### Page text
◆ ◆ ◆ ◆
Polyethylene terephthalate (hereinafter referred to as PET) fiber has been mass-produced throughout the world, to establish a large industry, because it is most suitable for the clothing use.
Polytrimethylene terephthalate (hereinafter referred to as PTT) fiber is known from prior art documents such as J. Polymer Science: Polymer Physics Edition: Vol. 14, p 263 to 274 (1976), Japanese Unexamined Patent Publication (Kokai) No. 52-5320 or WO-99/27168.
There is a disclosure in these prior art documents in that a fabric using PTT fibers having a proper elongation at break, thermal stress and/or shrinkage in boiling water has a low modulus to exhibit a soft hand touch and is suitable for the clothing such as inner wear, outer wear, sportswear, hosiery, lining cloth or swim suits.
On the other hand, polyester conjugate fibers of a side-by-side type or an eccentric sheath/core type have been known as fibers capable of providing a fabric with a bulkiness without being subjected to a false-twist texturing process.
◆ ◆ ◆ ◆
### Data under study
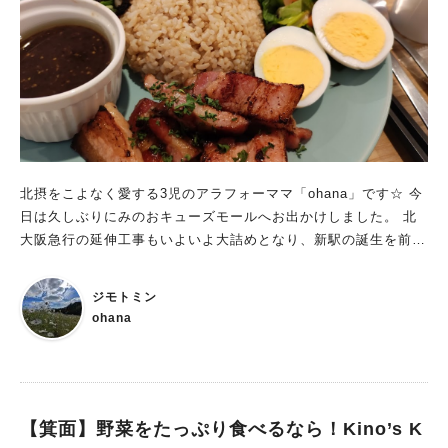
ティブロンカフェに来れば、素敵な気分で、スタート出来ます
気軽に寄れるお店です。みなさまも是非、訪れてみてください
よ！
ね。 Cozy Cafe & Bar beyond（コージーカフェアンドバービ
ヨンド） 住所：茨木市西駅前町6ｰ23、2階 TEL：072-665-9121
営業時間：正午～午後4時、5時～10時 定休日：不定休 https://i
nstagram.com/__cozy.beyond?igshid=OGQ5ZDc2ODk2ZA==
（リビング北摂Web特派員：コマチエンジェル） オリジナルサ
イトで読む
北摂をこよなく愛する3児のアラフォーママ「ohana」です☆ 今
日は久しぶりにみのおキューズモールへお出かけしました。 北
大阪急行の延伸工事もいよいよ大詰めとなり、新駅の誕生を前に
ウキウキした空気が流れている気がするのは私だけでしょうか。
さて、末娘とのお散歩中にふとみかけたカフェ「TIERRA LUZ
ジモトミン
VIENTO」 たしかこちら、以前はパン食べ放題のレストランが
ohana
あったところですよね。
【箕面】野菜をたっぷり食べるなら！Kino’s K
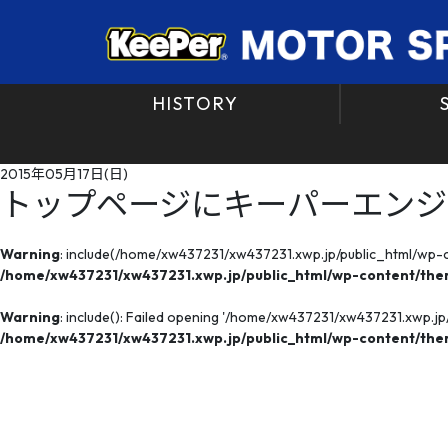
HISTORY
2015年05月17日(日)
トップページにキーパーエンジ
Warning
: include(/home/xw437231/xw437231.xwp.jp/public_html/wp-con
/home/xw437231/xw437231.xwp.jp/public_html/wp-content/them
Warning
: include(): Failed opening '/home/xw437231/xw437231.xwp.jp/
/home/xw437231/xw437231.xwp.jp/public_html/wp-content/them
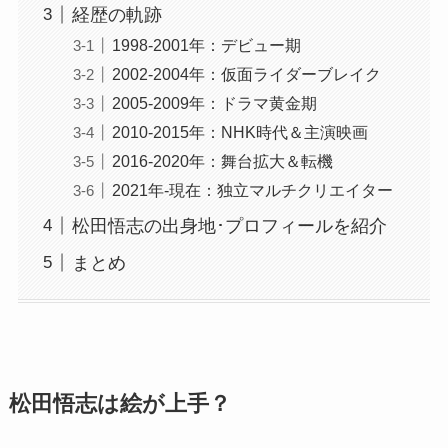
経歴の軌跡
1998-2001年：デビュー期
2002-2004年：仮面ライダーブレイク
2005-2009年：ドラマ黄金期
2010-2015年：NHK時代＆主演映画
2016-2020年：舞台拡大＆転機
2021年-現在：独立マルチクリエイター
松田悟志の出身地･プロフィールを紹介
まとめ
松田悟志は絵が上手？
◆ ◆ ◆ ◆
### Exercise set
1 > Write out the stretch of the polyester fiber passage from "Polyethylene terephthalate (hereinafter" through "the clothing use.", replacing "mass-produced" with "manufactured on a large scale".
2 > Continue the polyester fiber passage from the point where it stops.

### Task-by-task outputs
1 >
Polyethylene terephthalate (hereinafter referred to as PET) fiber has been manufactured on a large scale throughout the world, to establish a large industry, because it is most suitable for the clothing use.

2 >
As a PTT type conjugate fiber characterized by a soft hand touch, there is a conjugate fiber in which PTT is used as at least one of its components or a conjugate fiber in which PTTs having different inherent viscosities are used as both components (hereinafter, these are referred to as polyester type conjugate fibers), as disclosed in Japanese Examined Patent Publication (Kokoku) No. 43-19108, Japanese Unexamined Patent Publication (Kokai) Nos. 11-189923, 2000-239927, 2001-55634, EP 1059372, Japanese Unexamined Patent Publication No. 2001-131837, U.S. Pat. No. 6,306,499, WO 01/53573 or U.S. 2002-0025433. These prior art documents describe that the polyester type conjugate fiber is characterized by a soft hand touch and a favorable crimp developing property which characteristics are suitable for various stretch fabrics or bulky fabrics.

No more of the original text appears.